For the first time since leaving Amalska, I felt like I was coming home.





CHAPTER 28


THE NEXT DAY, AFTER A BRIEF TALK WITH EYWIN about my abilities and what we hoped to accomplish, he sent Hal and me into the forest to collect some of the rarer ingredients he hadn’t managed to cultivate in the castle gardens. I took the opportunity to steal kisses from Hal all afternoon as we walked hand in hand through the woods, though the Fatestone was never far from my thoughts. The sounds of the city faded into a distant hum the farther away we went.

“So what’s your plan for the battle beyond what you’ve discussed with Eywin?” Hal asked.

“To make sure it doesn’t happen,” I said. I’d have to endear myself to the king quickly if I wanted him to speak to the gods on my behalf. I doubted he’d do so for any random person who asked, but I was the only bloodscribe. His inkmistress. I wasn’t dispensable, and that gave me power.

“But what if you can’t find the Fatestone?

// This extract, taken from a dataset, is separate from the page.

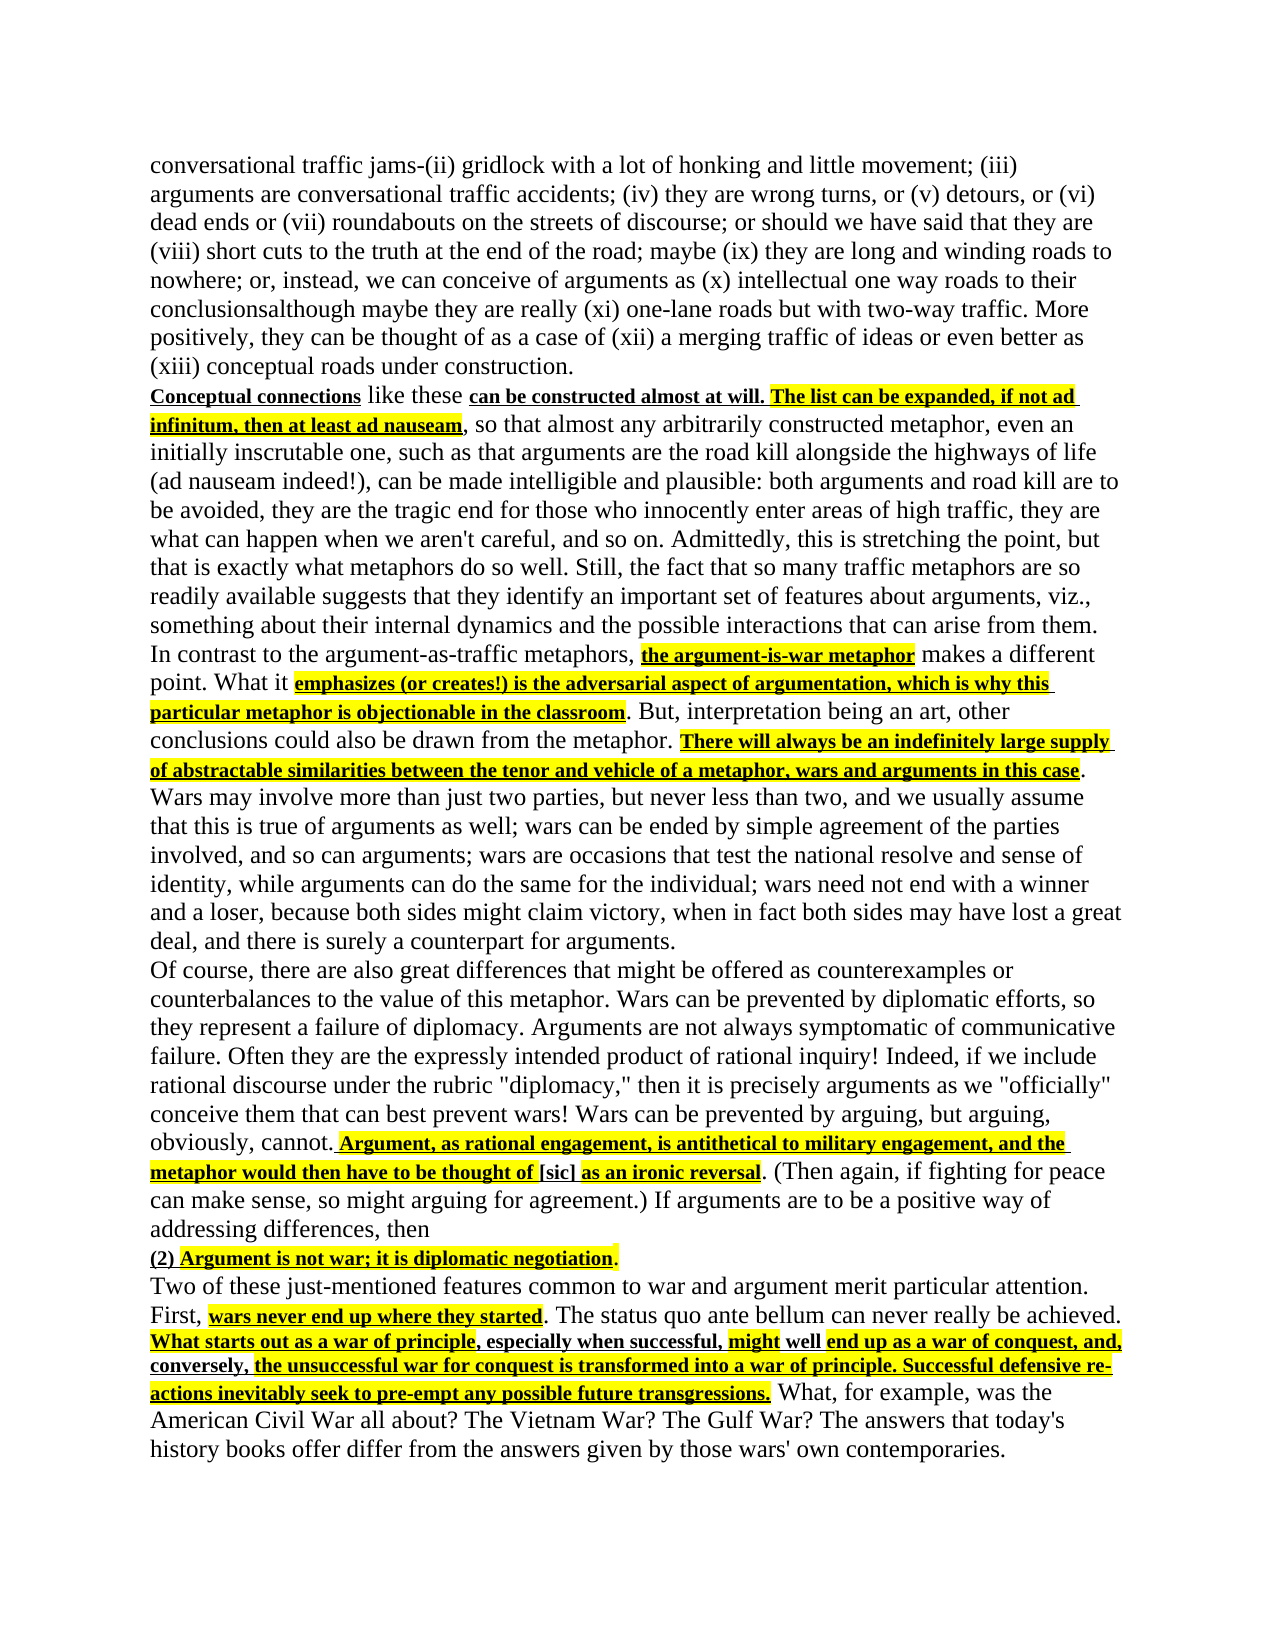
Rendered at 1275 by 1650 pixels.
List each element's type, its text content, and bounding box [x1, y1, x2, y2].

What if you can’t stop it?” He frowned. “I don’t like all the ways this could go wrong.”

“I at least have to try.” I had to stop Ina from killing the king—especially now that I knew the kingdom would fall apart if she did. “If I try, there’s still hope of bringing back the people of my village. It’s my fault they’re gone.”

“You can’t know that for sure,” Hal said.

“No, I know I’m responsible. I can feel it,” I said, my voice resolute. But he’d seeded doubts. What if I changed the past and the bandits destroyed Amalska on a different day? What if Ina found the dragon on her own, and some other series of events led her to embark on the same murderous quest she’d ended up on now? Could I truly plan for all those potential paths?

“If you’re sure this is the only way, then I’ll help you if I can.” He kissed me again, and a little stab of guilt went through me when I pulled away and saw some of the levity gone from his eyes. I knew he was thinking again about what changing the past might mean for us.

“Either way, it isn’t a bad idea for me to work with Eywin and start using the smaller aspects of my gift again.” I’d given it some thought. The king was right. I needed to be able to match Nismae enchantment for enchantment, whether the battle came to pass or not. This was my blood. My gift. I had to be its greatest master. I had to be the most powerful, not because I wanted to hurt anyone, or needed to win, but because this power belonged to me. Only I could make sure that it was used for good and not evil.